Не уставщик, держащий букву ради буквы. Не перестраховщик. Не начальник, который не верит молодому из одной нелюбви к молодым. Мишин прошёл лист своим счётом, принял в нём всё, что считается, и упёрся карандашом ровно туда, где у Аркадия и вправду зияла дыра, — туда, куда тот сам, садясь сюда, боялся, что упрётся первый же толковый человек. Толковый человек упёрся в первые десять минут. Возразить ему значило соврать ещё раз, грубее прежнего, перед тем, кто враньё распознает и шов нащупает.
И самое тяжёлое в этом разборе было не то, что ему отказывали.

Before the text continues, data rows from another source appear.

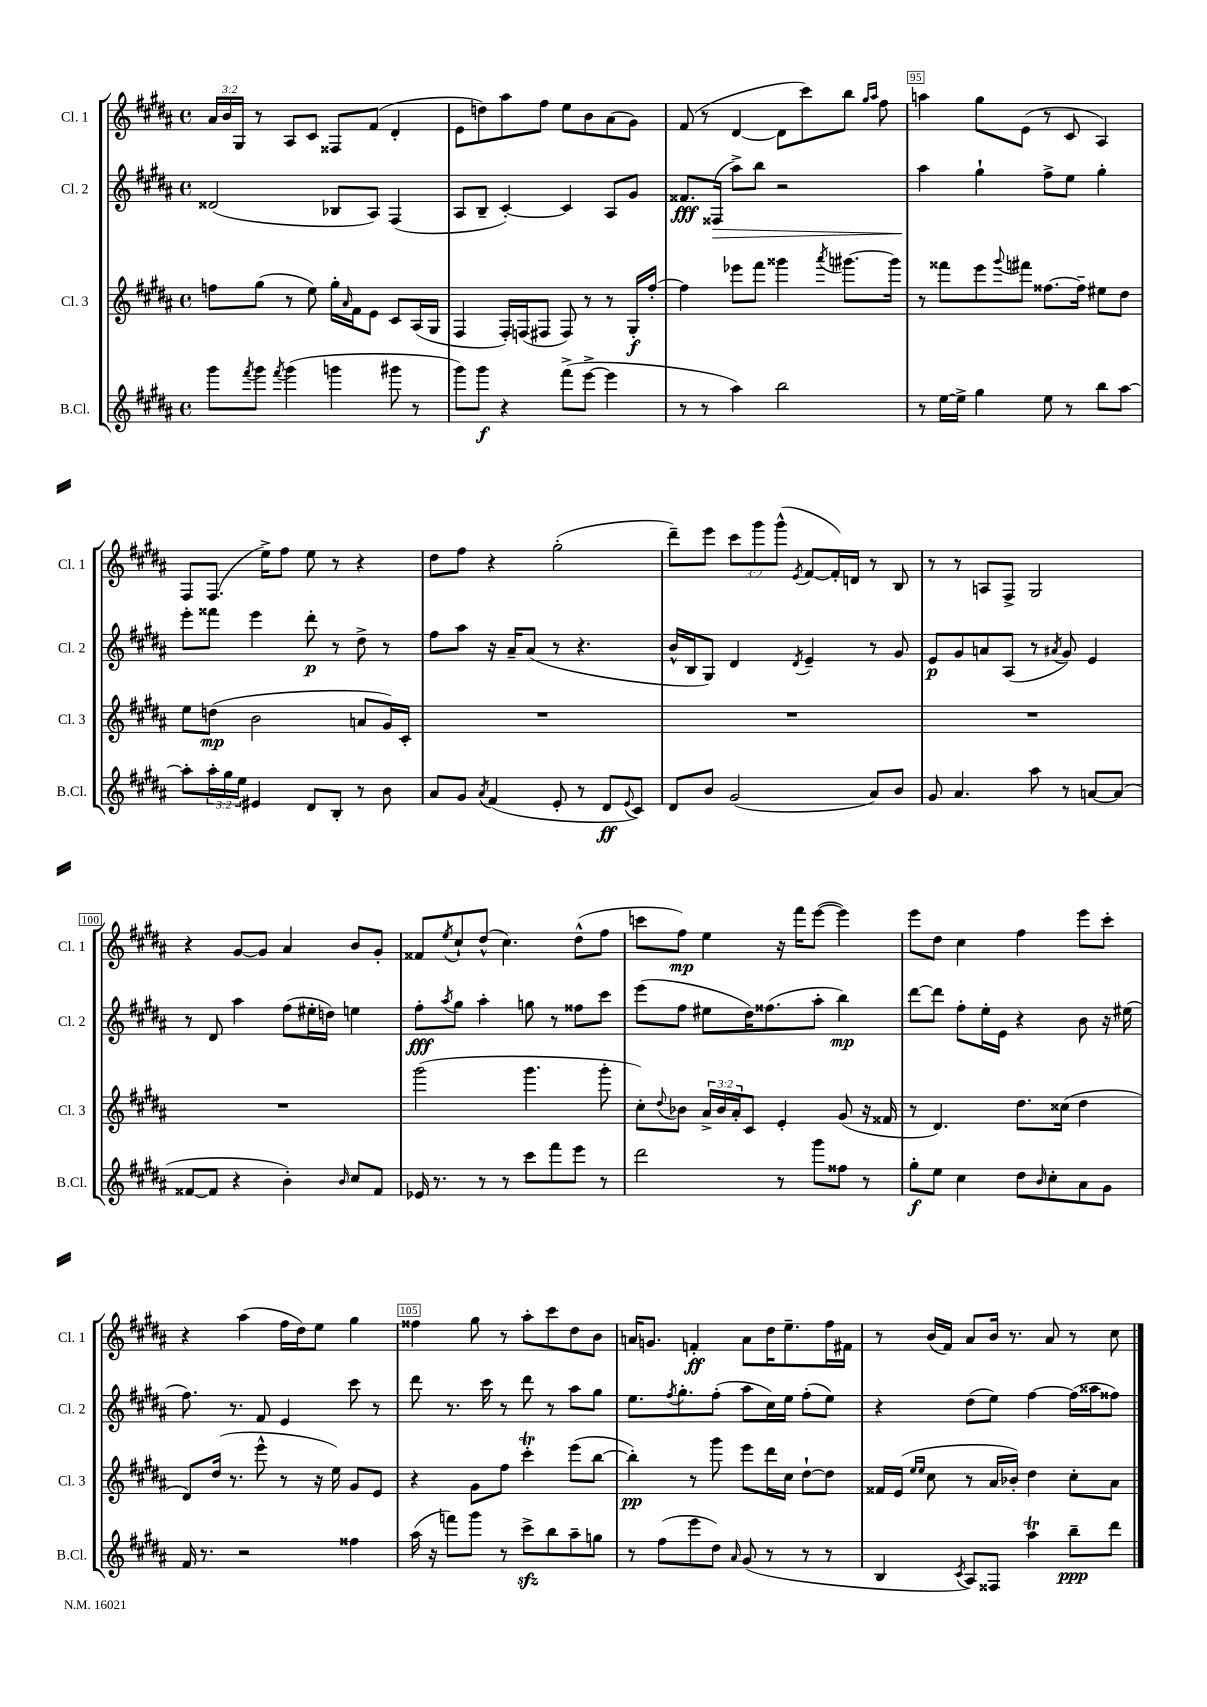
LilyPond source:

<<
\new StaffGroup <<
\new Staff = "s0" \with { instrumentName = "Cl. 1" shortInstrumentName = "Cl. 1" } {
    \clef treble \key b \major \defaultTimeSignature \time 4/4 \override Staff.TupletNumber.text = #tuplet-number::calc-fraction-text
    \tuplet 3/2 { ais'16 b'16 gis16 } r8 ais8 cis'8 fisis8 fis'8( dis'4-. |
    e'8 d''8) ais''8 fis''8 e''8 b'8 ais'8( gis'8) |
    fis'8( r8 dis'4~ dis'8 cis'''8) b''8 \grace { gis''16 ais''16 } fis''8 |
    a''4 gis''8 e'8( r8 cis'8 ais4) |
    fis8 fis8.( e''16->) fis''8 e''8 r8 r4 |
    dis''8 fis''8 r4 gis''2-.( |
    dis'''8--) e'''8 \tuplet 3/2 { cis'''8 gis'''8 gis'''8-^( } \acciaccatura { e'8 } fis'8~ fis'16-.) d'16 r8 b8 |
    r8 r8 a8 fis8-> gis2 |
    r4 gis'8~ gis'8 ais'4 b'8 gis'8-. |
    fisis'8 \acciaccatura { e''8 } cis''8-! dis''8-^( cis''4.) dis''8-^( fis''8 |
    c'''8 fis''8\mp) e''4 r16 fis'''16 e'''8~( e'''4) |
    e'''8 dis''8 cis''4 fis''4 e'''8 cis'''8-. |
    r4 ais''4( fis''16 dis''16) e''8 gis''4 |
    fisis''4 gis''8 r8 ais''8-. cis'''8 dis''8 b'8 |
    a'16 g'8. f'4-.\ff a'8 dis''16 e''8.-- fis''16 fis'16 |
    r8 b'16( fis'16) ais'8 b'16 r8. ais'8 r8 cis''8 \bar "|." |
}
\new Staff = "s1" \with { instrumentName = "Cl. 2" shortInstrumentName = "Cl. 2" } {
    \clef treble \key b \major \defaultTimeSignature \time 4/4
    disis'2( bes8 ais8) fis4( |
    ais8 b8-- cis'4~-.) cis'4 ais8 gis'8 |
    fisis'8.\fff fisis16\>( ais''8->) b''8 r2 |
    ais''4\! gis''4-! fis''8-> e''8 gis''4-. |
    e'''8-. fisis'''8 e'''4 dis'''8-.\p r8 dis''8-> r8 |
    fis''8 ais''8 r16 ais'16-- ais'8( r8 r4. |
    b'16-^ b16 gis8) dis'4 \acciaccatura { dis'8 } e'4-- r8 gis'8 |
    e'8\p gis'8 a'8 ais8( r8 \acciaccatura { ais'8 } gis'8) e'4 |
    r8 dis'8 ais''4 fis''8( eis''16-. d''16) e''4 |
    fis''8-.\fff \acciaccatura { ais''8 } gis''8 ais''4-. g''8 r8 fisis''8 cis'''8 |
    e'''8( fis''8 eis''8 dis''16) fisis''8.( ais''8-. b''4\mp) |
    dis'''8~ dis'''8 fis''8-. e''16-. e'16 r4 b'8 r16 eis''16( |
    fis''8.) r8. fis'8 e'4 cis'''8 r8 |
    dis'''8 r8. cis'''16 r8 dis'''8 r8 ais''8 gis''8 |
    e''8. \acciaccatura { fis''8 } gis''8.-. fis''8-.( ais''8 cis''16) e''16 fis''8-.( e''8) |
    r4 dis''8( e''8) fis''4~ fis''16( aisis''16 fisis''8) \bar "|." |
}
\new Staff = "s2" \with { instrumentName = "Cl. 3" shortInstrumentName = "Cl. 3" } {
    \clef treble \key b \major \defaultTimeSignature \time 4/4 \override Staff.TupletNumber.text = #tuplet-number::calc-fraction-text
    f''8 gis''8( r8 e''8) gis''16-. \grace { ais'16 } fis'16 e'8 cis'8 ais16( gis16 |
    fis4 fis16-.) f16( fis8 fis8) r8 r8 gis16-.\f fis''16~-. |
    fis''4 ees'''8 fis'''8 gisis'''4 \acciaccatura { ais'''8 } gis'''8.~ gis'''16 |
    r8 fisis'''8 e'''8 \appoggiatura { gis'''8 } fis'''8 fisis''8.~ fisis''16-- eis''8 dis''8 |
    e''8 d''8\mp( b'2 a'8 gis'16) cis'16-. |
    R1 |
    R1 |
    R1 |
    R1 |
    gis'''2( gis'''4. gis'''8-. |
    cis''8-.) \appoggiatura { dis''8 } bes'8 \tuplet 3/2 { ais'16-> bes'16 ais'16-. } cis'8 e'4-. gis'8( r16 fisis'16 |
    r8 dis'4.) dis''8. cisis''16( dis''4 |
    dis'8) dis''16( r8. e'''8-^ r8 r16 e''16) gis'8 e'8 |
    r4 gis'8 fis''8 cis'''4-.\trill e'''8( b''8~ |
    b''4-.\pp) r8 gis'''8 e'''8 dis'''16 cis''16 dis''8~-! dis''8 |
    fisis'16 e'16( \grace { e''16 e''16 } cis''8 r8 ais'16 bes'16-.) dis''4 cis''8-. ais'8 \bar "|." |
}
\new Staff = "s3" \with { instrumentName = "B.Cl." shortInstrumentName = "B.Cl." } {
    \clef treble \key b \major \defaultTimeSignature \time 4/4 \override Staff.TupletNumber.text = #tuplet-number::calc-fraction-text
    gis'''8 \acciaccatura { fis'''8 } gis'''8 \acciaccatura { fis'''8 } gis'''4( g'''4 gis'''8 r8 |
    gis'''8) gis'''8\f r4 fis'''8->( e'''8~-> e'''4 |
    r8 r8 ais''4) b''2 |
    r8 e''16~ e''16-> gis''4 e''8 r8 b''8 ais''8~ |
    ais''8-. \tuplet 3/2 { ais''16-. gis''16 e''16 } eis'4 dis'8 b8-. r8 b'8 |
    ais'8 gis'8 \acciaccatura { ais'8 } fis'4( e'8-. r8 dis'8\ff \appoggiatura { e'8 } cis'8) |
    dis'8 b'8 gis'2( ais'8) b'8 |
    gis'8 ais'4. ais''8 r8 a'8~ a'8( |
    fisis'8~ fisis'8 r4 b'4-.) \grace { b'16 } cis''8 fisis'8 |
    ees'16 r8. r8 r8 cis'''8 fis'''8 e'''8 r8 |
    dis'''2 r8 gis'''8 fisis''8 r8 |
    gis''8-.\f e''8 cis''4 dis''8 \grace { b'16 } cis''8-. ais'8 gis'8 |
    fis'16 r8. r2 fisis''4 |
    ais''16( r16 f'''8) gis'''8 r8 cis'''8->\sfz b''8 ais''8-- g''8 |
    r8 fis''8( e'''8 dis''8) \grace { ais'16 } gis'8( r8 r8 r8 |
    b4 \acciaccatura { cis'8 } ais8) fisis8 ais''4\trill b''8--\ppp dis'''8 \bar "|." |
}
>>
>>
\layout { \context { \Score currentBarNumber = #92 \override BarNumber.break-visibility = ##(#f #t #t) barNumberVisibility = #(every-nth-bar-number-visible 5) \override BarNumber.stencil = #(make-stencil-boxer 0.1 0.3 ly:text-interface::print) } }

Отказ он предвидел и шёл на него. Тяжело было, что отказывал человек, которому он, Аркадий, на его месте отказал бы и сам, теми же словами. Знание, что он принёс наверх, не ложилось ни в одну графу, какую Мишин мог принять к делу: оно было не про этот год и не из этого года, и предъявить его значило не доказать, а проговориться. Он сидел с готовым ответом за зубами и не мог его выложить, и оттого ответ переставал быть его ответом, делался чем-то вроде чужого секрета, который ему доверили хранить, а не пускать в ход.
Был соблазн подпереть пустое место чем-нибудь правдоподобным — сослаться на чужую работу, на расчёт, которого не было, на профессора, которого не существовало. Этот ход Аркадий уже разыгрывал однажды, прошлым летом, в кабинете этажом ниже, и он прошёл. Здесь он не стал. Перед Мишиным выдуманная ссылка держалась бы ровно до первого вопроса, а первый вопрос Мишин задал бы тут же.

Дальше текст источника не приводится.